— Begin —

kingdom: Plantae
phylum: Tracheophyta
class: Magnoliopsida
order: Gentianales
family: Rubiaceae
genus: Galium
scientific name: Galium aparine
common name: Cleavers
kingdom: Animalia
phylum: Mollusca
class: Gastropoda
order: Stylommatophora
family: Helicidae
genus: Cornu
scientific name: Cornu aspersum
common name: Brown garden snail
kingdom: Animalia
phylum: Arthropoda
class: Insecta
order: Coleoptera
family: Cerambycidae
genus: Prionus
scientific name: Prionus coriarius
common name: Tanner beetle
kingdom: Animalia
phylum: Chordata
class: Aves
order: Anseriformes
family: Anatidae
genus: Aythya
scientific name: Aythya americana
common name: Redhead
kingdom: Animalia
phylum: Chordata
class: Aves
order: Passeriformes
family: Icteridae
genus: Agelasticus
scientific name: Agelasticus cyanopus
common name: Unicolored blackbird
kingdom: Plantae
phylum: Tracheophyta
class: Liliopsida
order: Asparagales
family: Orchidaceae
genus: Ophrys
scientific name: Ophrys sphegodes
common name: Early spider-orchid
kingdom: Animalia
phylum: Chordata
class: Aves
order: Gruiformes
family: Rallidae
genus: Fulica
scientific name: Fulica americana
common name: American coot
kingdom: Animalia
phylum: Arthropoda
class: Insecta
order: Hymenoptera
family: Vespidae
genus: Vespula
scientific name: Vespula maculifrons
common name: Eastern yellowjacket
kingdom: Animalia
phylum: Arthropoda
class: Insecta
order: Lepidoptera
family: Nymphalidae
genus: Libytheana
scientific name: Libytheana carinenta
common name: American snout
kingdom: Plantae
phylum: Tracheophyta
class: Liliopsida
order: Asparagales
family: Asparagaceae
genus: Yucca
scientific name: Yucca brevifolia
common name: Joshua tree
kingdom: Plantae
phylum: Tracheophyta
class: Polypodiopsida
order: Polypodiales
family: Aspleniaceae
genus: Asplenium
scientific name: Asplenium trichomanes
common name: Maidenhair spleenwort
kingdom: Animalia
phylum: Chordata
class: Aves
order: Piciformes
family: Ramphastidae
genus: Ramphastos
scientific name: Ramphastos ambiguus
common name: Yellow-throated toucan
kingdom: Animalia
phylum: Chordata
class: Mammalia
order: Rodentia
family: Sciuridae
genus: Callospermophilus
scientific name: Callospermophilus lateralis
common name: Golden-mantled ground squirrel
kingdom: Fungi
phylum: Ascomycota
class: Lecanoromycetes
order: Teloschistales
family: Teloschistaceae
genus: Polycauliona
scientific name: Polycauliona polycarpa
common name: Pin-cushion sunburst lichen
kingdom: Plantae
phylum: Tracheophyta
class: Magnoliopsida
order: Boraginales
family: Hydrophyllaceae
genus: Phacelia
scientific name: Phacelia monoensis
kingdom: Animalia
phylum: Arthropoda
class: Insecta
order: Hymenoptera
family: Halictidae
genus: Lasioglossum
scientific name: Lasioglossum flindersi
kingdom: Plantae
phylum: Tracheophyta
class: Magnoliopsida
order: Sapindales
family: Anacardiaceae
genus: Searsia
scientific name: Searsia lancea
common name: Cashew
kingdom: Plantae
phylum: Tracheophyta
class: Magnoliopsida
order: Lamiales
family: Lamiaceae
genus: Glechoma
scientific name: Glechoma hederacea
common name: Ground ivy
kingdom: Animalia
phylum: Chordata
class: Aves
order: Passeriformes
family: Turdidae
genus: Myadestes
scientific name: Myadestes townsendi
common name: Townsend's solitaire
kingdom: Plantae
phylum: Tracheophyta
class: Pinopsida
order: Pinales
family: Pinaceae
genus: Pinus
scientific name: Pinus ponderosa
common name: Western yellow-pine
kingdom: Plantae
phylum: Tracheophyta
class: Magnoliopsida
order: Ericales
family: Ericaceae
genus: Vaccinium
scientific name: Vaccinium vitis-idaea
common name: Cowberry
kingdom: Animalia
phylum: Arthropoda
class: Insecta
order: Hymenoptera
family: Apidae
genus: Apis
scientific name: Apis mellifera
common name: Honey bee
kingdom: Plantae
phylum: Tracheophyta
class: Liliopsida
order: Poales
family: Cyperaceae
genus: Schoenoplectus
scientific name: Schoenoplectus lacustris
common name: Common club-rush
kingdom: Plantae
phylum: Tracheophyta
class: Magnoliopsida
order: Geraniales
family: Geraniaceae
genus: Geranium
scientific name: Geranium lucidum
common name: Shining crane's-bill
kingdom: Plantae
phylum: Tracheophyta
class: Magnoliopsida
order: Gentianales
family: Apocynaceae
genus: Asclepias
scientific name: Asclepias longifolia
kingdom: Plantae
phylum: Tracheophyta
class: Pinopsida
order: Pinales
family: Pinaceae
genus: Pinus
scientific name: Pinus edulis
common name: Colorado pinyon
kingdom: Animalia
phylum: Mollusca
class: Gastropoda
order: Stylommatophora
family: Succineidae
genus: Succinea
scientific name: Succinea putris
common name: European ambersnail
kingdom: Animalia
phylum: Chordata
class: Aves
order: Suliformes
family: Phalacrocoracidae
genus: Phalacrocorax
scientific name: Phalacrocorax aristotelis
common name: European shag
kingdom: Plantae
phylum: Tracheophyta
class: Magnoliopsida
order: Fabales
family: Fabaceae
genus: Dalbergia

— End —

**EXERCISE AIM**
Print the lines from the start of the records through the line that contains "genus: Libytheana", with that line included, exactly as they appear.

**RESPONSE TO THE TASK**
kingdom: Plantae
phylum: Tracheophyta
class: Magnoliopsida
order: Gentianales
family: Rubiaceae
genus: Galium
scientific name: Galium aparine
common name: Cleavers
kingdom: Animalia
phylum: Mollusca
class: Gastropoda
order: Stylommatophora
family: Helicidae
genus: Cornu
scientific name: Cornu aspersum
common name: Brown garden snail
kingdom: Animalia
phylum: Arthropoda
class: Insecta
order: Coleoptera
family: Cerambycidae
genus: Prionus
scientific name: Prionus coriarius
common name: Tanner beetle
kingdom: Animalia
phylum: Chordata
class: Aves
order: Anseriformes
family: Anatidae
genus: Aythya
scientific name: Aythya americana
common name: Redhead
kingdom: Animalia
phylum: Chordata
class: Aves
order: Passeriformes
family: Icteridae
genus: Agelasticus
scientific name: Agelasticus cyanopus
common name: Unicolored blackbird
kingdom: Plantae
phylum: Tracheophyta
class: Liliopsida
order: Asparagales
family: Orchidaceae
genus: Ophrys
scientific name: Ophrys sphegodes
common name: Early spider-orchid
kingdom: Animalia
phylum: Chordata
class: Aves
order: Gruiformes
family: Rallidae
genus: Fulica
scientific name: Fulica americana
common name: American coot
kingdom: Animalia
phylum: Arthropoda
class: Insecta
order: Hymenoptera
family: Vespidae
genus: Vespula
scientific name: Vespula maculifrons
common name: Eastern yellowjacket
kingdom: Animalia
phylum: Arthropoda
class: Insecta
order: Lepidoptera
family: Nymphalidae
genus: Libytheana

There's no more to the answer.